Les 11,7 Mt d’engrais et d’amendements minéraux livrées en 2010/2011, quoiqu’en hausse respectivement de 18 % (9,8 Mt) et de 15 % (1,9 Mt) par rapport à la campagne précédente, restent inférieurs au pic de livraisons de 2007/2008. Le chiffre d’affaires de l’industrie de la fertilisation s’établit à 2,33 Md€ en 2010, en hausse de 23 % par rapport à l’année précédente (1,8 Md€) après une baisse, faut-il le rappeler, de 51 % entre 2008 (3,5 Md€) et 2009, où s’était conjuguée une baisse des volumes commercialisés et des prix de vente.
Il faut dire que ces dernières années, la volatilité des prix des matières premières entraîne des fluctuations de plus en plus larges du marché des engrais. Et si la reprise des livraisons observée la campagne dernière a été soutenue par une grande fermeté des prix agricoles, le marché des engrais devrait garder son dynamisme en 2011/2012. Mais encore faut-il que « les prévisions de prix fermes pour les céréales et les oléagineux se confirment », relativise l’Unifa dans son rapport d’activité 2010/2011.

... mais des apports d’engrais minéraux en baisse sur le long terme
Cependant, cette amélioration ponctuelle des volumes mis sur le marché n’inverse pas les tendances à long terme. La baisse d’utilisation des éléments nutritifs est toujours observée. En témoignent les courbes descendantes des livraisons d’engrais minéraux sur les vingt dernières années, présentées par l’Unifa à l’occasion de leur conférence de presse du 11 octobre à Paris.
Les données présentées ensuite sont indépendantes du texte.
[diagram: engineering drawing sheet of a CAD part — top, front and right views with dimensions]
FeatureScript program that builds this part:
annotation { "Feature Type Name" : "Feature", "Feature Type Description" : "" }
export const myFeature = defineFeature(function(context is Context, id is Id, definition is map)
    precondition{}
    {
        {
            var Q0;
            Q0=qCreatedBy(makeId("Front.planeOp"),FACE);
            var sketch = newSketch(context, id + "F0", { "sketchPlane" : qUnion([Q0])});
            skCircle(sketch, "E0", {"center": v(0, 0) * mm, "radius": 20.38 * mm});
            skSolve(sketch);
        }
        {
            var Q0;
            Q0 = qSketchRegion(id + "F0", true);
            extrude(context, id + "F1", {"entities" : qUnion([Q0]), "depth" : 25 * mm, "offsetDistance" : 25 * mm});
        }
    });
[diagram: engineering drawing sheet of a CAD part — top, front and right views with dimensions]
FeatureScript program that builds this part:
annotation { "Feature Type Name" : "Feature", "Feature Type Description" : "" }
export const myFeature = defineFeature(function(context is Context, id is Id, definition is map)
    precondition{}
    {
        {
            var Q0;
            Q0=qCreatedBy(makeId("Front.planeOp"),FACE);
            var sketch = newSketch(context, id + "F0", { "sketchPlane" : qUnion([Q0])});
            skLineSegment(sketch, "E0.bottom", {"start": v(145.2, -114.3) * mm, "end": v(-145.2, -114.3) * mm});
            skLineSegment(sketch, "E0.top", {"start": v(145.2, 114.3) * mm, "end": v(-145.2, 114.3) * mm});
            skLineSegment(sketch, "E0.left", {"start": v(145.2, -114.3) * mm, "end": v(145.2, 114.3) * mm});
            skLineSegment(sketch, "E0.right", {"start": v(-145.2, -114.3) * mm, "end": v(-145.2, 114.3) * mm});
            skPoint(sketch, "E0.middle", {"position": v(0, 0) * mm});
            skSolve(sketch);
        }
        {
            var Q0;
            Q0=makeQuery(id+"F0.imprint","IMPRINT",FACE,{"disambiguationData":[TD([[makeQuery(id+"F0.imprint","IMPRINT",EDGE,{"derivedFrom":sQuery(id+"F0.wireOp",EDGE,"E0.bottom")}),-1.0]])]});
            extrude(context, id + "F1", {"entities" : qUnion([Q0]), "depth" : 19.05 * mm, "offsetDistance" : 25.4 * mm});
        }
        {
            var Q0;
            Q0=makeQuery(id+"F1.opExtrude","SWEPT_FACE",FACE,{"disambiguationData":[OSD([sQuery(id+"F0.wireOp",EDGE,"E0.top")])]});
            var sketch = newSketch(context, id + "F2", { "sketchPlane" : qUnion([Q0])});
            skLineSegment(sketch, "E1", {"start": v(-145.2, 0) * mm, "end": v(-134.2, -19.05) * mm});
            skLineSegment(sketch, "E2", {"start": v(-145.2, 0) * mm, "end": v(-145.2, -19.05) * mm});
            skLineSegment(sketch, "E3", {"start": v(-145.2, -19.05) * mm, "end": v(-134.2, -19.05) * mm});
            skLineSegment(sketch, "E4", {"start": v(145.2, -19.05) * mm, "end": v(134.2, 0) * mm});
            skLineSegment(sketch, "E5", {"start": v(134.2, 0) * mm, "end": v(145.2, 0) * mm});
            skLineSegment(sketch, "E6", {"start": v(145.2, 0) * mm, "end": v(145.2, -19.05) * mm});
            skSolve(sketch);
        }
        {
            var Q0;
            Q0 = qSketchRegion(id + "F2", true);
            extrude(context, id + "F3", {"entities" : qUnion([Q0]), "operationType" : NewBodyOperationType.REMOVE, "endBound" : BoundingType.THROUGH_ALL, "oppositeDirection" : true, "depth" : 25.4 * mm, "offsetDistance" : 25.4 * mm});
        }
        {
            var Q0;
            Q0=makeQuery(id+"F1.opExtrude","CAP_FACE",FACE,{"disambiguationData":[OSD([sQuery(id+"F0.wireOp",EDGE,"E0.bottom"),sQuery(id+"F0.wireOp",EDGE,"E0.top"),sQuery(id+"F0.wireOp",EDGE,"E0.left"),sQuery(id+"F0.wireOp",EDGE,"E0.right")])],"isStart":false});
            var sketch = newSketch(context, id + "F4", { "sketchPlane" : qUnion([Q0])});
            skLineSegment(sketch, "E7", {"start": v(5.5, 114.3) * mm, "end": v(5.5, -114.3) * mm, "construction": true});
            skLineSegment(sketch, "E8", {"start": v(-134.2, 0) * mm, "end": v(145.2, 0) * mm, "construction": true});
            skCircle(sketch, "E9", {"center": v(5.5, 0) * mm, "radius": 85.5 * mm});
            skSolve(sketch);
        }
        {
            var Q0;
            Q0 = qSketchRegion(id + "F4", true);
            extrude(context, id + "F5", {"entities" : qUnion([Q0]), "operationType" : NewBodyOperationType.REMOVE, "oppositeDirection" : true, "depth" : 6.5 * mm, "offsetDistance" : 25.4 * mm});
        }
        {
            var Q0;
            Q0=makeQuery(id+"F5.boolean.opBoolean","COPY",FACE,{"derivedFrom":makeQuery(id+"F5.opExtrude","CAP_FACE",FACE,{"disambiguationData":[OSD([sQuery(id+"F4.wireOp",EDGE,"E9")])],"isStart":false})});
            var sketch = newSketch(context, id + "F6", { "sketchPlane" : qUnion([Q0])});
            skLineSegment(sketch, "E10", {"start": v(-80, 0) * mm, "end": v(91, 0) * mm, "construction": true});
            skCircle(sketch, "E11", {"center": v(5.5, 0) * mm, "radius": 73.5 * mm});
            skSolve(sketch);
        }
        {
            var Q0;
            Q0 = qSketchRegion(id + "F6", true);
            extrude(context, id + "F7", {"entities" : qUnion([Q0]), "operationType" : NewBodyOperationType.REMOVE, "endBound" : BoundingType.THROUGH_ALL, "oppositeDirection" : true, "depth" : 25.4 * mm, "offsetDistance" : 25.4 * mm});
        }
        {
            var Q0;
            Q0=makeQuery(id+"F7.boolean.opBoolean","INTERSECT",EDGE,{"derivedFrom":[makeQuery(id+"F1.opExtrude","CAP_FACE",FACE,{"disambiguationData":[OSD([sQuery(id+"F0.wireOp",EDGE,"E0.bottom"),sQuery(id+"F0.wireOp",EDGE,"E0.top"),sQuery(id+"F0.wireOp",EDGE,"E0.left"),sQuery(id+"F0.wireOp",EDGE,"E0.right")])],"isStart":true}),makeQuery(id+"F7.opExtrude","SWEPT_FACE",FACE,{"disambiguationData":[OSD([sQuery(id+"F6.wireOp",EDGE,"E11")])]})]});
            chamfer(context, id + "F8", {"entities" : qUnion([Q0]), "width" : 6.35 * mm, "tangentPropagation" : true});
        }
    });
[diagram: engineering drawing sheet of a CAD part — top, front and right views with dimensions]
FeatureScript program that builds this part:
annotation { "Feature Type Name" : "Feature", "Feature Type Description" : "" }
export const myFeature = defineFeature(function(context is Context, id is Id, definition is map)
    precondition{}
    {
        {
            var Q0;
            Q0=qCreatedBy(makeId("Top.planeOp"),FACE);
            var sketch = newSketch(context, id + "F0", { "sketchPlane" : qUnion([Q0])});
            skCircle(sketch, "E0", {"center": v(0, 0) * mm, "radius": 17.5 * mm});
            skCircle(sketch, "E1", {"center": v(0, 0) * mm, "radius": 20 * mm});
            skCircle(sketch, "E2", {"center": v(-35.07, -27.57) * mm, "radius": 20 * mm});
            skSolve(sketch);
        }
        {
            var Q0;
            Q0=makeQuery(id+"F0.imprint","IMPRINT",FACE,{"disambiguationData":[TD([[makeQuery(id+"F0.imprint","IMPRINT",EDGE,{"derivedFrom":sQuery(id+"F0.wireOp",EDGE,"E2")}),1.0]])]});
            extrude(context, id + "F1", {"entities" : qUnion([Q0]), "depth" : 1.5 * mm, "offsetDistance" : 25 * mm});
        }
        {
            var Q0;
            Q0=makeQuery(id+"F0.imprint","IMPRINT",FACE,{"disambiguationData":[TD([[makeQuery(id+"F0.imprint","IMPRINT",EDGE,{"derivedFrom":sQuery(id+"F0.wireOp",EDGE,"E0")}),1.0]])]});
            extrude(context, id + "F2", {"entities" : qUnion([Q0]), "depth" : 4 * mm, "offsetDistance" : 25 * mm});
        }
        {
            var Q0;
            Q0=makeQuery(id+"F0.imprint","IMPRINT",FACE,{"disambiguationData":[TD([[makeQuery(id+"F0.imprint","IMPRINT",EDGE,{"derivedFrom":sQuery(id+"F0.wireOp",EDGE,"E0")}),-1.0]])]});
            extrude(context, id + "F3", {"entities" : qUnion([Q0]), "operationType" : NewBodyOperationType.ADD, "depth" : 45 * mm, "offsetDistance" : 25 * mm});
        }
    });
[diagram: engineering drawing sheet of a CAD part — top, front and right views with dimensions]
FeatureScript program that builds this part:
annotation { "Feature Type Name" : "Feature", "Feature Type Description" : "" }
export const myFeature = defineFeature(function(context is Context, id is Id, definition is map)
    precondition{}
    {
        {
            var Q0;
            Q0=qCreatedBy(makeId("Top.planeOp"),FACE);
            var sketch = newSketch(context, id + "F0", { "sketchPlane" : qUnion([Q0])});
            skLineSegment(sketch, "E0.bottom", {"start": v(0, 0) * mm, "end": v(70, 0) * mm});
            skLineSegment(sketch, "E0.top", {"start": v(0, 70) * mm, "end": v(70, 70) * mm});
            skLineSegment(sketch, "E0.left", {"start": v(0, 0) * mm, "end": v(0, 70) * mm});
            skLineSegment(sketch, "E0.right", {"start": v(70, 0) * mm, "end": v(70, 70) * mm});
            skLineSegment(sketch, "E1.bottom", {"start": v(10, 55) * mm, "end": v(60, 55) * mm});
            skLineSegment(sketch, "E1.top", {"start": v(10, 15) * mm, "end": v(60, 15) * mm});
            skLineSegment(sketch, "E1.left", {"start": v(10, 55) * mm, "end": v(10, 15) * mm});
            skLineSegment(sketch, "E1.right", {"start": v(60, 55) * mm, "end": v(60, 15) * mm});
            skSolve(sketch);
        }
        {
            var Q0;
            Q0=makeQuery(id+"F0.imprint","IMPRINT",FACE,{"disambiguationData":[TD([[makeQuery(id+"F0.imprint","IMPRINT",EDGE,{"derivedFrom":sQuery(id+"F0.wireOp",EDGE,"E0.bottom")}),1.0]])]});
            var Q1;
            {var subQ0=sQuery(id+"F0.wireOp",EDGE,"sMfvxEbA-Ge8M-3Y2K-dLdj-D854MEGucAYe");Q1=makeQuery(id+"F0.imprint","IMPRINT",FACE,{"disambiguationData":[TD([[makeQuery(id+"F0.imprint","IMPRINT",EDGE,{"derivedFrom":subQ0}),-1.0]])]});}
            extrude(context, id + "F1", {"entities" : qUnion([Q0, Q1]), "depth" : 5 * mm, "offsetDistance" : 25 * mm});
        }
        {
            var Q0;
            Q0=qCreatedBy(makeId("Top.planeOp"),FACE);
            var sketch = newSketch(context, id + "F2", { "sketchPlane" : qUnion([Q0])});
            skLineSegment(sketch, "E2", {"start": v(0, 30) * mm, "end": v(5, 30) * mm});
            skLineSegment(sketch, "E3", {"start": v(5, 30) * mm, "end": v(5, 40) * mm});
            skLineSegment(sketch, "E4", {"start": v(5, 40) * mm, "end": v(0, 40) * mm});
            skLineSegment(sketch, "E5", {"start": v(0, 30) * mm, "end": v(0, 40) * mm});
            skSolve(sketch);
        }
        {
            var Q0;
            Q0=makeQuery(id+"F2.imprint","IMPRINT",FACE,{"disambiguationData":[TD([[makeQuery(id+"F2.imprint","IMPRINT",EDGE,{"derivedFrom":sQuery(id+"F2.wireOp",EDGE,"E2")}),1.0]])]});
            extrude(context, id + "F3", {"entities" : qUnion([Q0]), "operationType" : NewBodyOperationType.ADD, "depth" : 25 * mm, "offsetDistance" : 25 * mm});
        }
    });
Ainsi, l’utilisation de phosphates minéraux (P) a été divisée par quatre depuis les années 70, celle du potassium (K) par trois et celle de l’azote (N) a diminué de 15 % par rapport à son niveau le plus haut des années 80. Les apports de ces éléments nutritifs NPK ne sont plus suffisants pour remplacer les quantités exportées par les récoltes dans certaines régions françaises, s’inquiète l’Unifa. D’après une étude menée par leurs soins sur “L’évolution des bilans régionaux de fertilisation en France de 1988 à 2010”, « les soldes de bilan (pour les trois éléments : phosphore, potassium et magnésium, NDLR) tendent vers des valeurs faibles ou négatives, particulièrement dans les régions des grandes cultures disposant de peu d’élevage. Ces bilans déficitaires cumulés sur plusieurs années se traduisent en moyenne par une utilisation des réserves du sol en éléments nutritifs. »
Le solde du bilan n’étant qu’un indicateur d’une tendance, la moyenne, tout particulièrement dans ce domaine, cache des variations considérables des pratiques et des états de fertilités des sols. « C’est pour cette raison qu’il est indispensable de gérer la fertilisation sur la base des analyses de terre et des bilans calculés par parcelle », précise l’étude.
 


Karine Floquet

Mis en ligne le 20 octobre 2011

Le changement climatique, le second cheval de bataille de l’Unifa

« En 2013, l’industrie de la fertilisation va devoir acheter 15 à 20 % de ses quotas de CO2, ce qui représente 20 % de sa valeur ajoutée », s’est indigné Gilles Poidevin, délégué général de l’Unifa, lors de la conférence de presse du 11 octobre. « L’Unifa appréhende une pression toujours plus forte sur les industriels qui les obligerait à acheter davantage de quotas, ce qui pourrait entraîner des fermetures de sites européens malgré une réduction de la moitié de leurs émissions », précise le communiqué. Et d’ajouter : « Il en résulterait une “fuite de carbone” vers des pays tiers qui entraînerait une augmentation des émissions de gaz à effet de serre due à une production plus émettrice et à un transport plus long.» L’Unifa observe déjà que la concurrence des productions extra-européennes progresse en 2010/2011 à plus de 25 % des livraisons d’azote, suite à l’indécision de la Commission européenne sur la prolongation des mesures anti-dumping contre ces concurrences déloyales, souligne le communiqué.